Recenzja filmu Sonata

W ostatnim czasie miała miejsce kinowa premiera filmu w reżyserii Bartosza Blaschke, pod tytułem Sonata. W rzeczywistości fabuła filmu opowiadała o przygodach niepełnosprawnego chłopaka Grzegorza Płonki, który w pierwszych latach miał stwierdzone spektrum autyzmu.

Błędna diagnoza i problemy ze słuchem

Później jednak okazało się, że to była błędna diagnoza, a tak naprawdę Grzegorz miał problemy ze słuchem. Po tym jak poddał się zabiegowi wszczepienia aparatu dla niedosłyszących, miał zamiar rozpocząć karierę pianistyczną. Wielu fachowców i specjalistów z góry skreślało jego predyspozycje, jednak finalnie miał on w sobie sporo samozaparcia i tym samym spełnił on swoje marzenia.
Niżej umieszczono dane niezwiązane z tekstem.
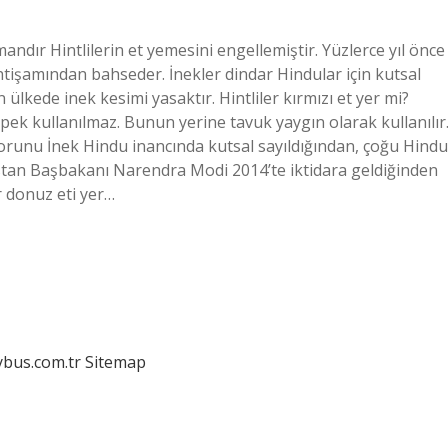
ndır Hintlilerin et yemesini engellemiştir. Yüzlerce yıl önce
htişamından bahseder. İnekler dindar Hindular için kutsal
ülkede inek kesimi yasaktır. Hintliler kırmızı et yer mi?
pek kullanılmaz. Bunun yerine tavuk yaygın olarak kullanılır
sorunu İnek Hindu inancında kutsal sayıldığından, çoğu Hindu
distan Başbakanı Narendra Modi 2014’te iktidara geldiğinden
er donuz eti yer…
dybus.com.tr
Sitemap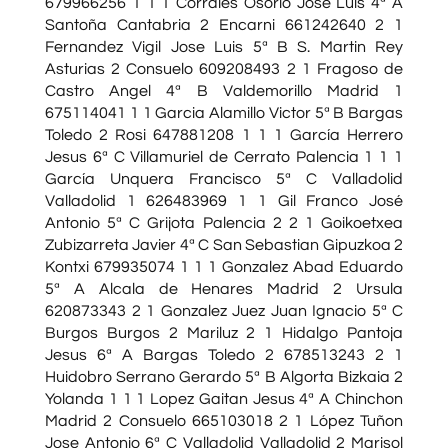
679966256 1 1 1 Corrales Osorio Jose Luis 4ª A
Santoña Cantabria 2 Encarni 661242640 2 1
Fernandez Vigil Jose Luis 5ª B S. Martin Rey
Asturias 2 Consuelo 609208493 2 1 Fragoso de
Castro Angel 4ª B Valdemorillo Madrid 1
675114041 1 1 Garcia Alamillo Victor 5ª B Bargas
Toledo 2 Rosi 647881208 1 1 1 García Herrero
Jesus 6ª C Villamuriel de Cerrato Palencia 1 1 1
García Unquera Francisco 5ª C Valladolid
Valladolid 1 626483969 1 1 Gil Franco José
Antonio 5ª C Grijota Palencia 2 2 1 Goikoetxea
Zubizarreta Javier 4ª C San Sebastian Gipuzkoa 2
Kontxi 679935074 1 1 1 Gonzalez Abad Eduardo
5ª A Alcala de Henares Madrid 2 Ursula
620873343 2 1 Gonzalez Juez Juan Ignacio 5ª C
Burgos Burgos 2 Mariluz 2 1 Hidalgo Pantoja
Jesus 6ª A Bargas Toledo 2 678513243 2 1
Huidobro Serrano Gerardo 5ª B Algorta Bizkaia 2
Yolanda 1 1 1 Lopez Gaitan Jesus 4ª A Chinchon
Madrid 2 Consuelo 665103018 2 1 López Tuñon
Jose Antonio 6ª C Valladolid Valladolid 2 Marisol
Na szczególne wyróżnienie zasługuje w tym filmie bardzo dobrze dobrana obsada. W roli Grzegorza wciela się absolutny debiutant aktorski – Michał SIkorski. Co ciekawe, grał tak dobrze, że aktorzy do samego końca nie byli pewni czy to osoba sprawna, czy niepełnosprawna. Tutaj warto dodać, że zdjęcia do serialu kręcono w kilku miejscowościach w Polsce, a jedną z nich był Kraków, dzięki czemu o kulisach zdjęć do filmu możemy przeczytać na HaloKraków, a więc regionalnym portalu Krakowa.

Świetne kreacje aktorów

Bardzo dobre kreacje aktorskie zaprezentowali również Małgorzata Foremniak, która wcieliła się w rolę matki głównego bohatera. Dotychczas ta aktorka była znana z ról komediowych i obyczajowych, w serialach typu Na dobre i na złe, jednak w tym filmie pokazała bardzo duże umiejętności. Podobnie jak Łukasz Simlat, który jednak w każdym filmie, w którym w ostatnim czasie gra, robi to na tym samym bardzo wysokim poziomie.

Podsumowując, film jest zdecydowanie godny polecenia, zarówno dla miłośników polskiego kina, oraz rodziców dzieci z niepełnosprawnościami, którym wydaje się, że niepełnosprawność ich dziecka to koniec świata. Ten film skutecznie łamie tego typu oklepane stereotypy.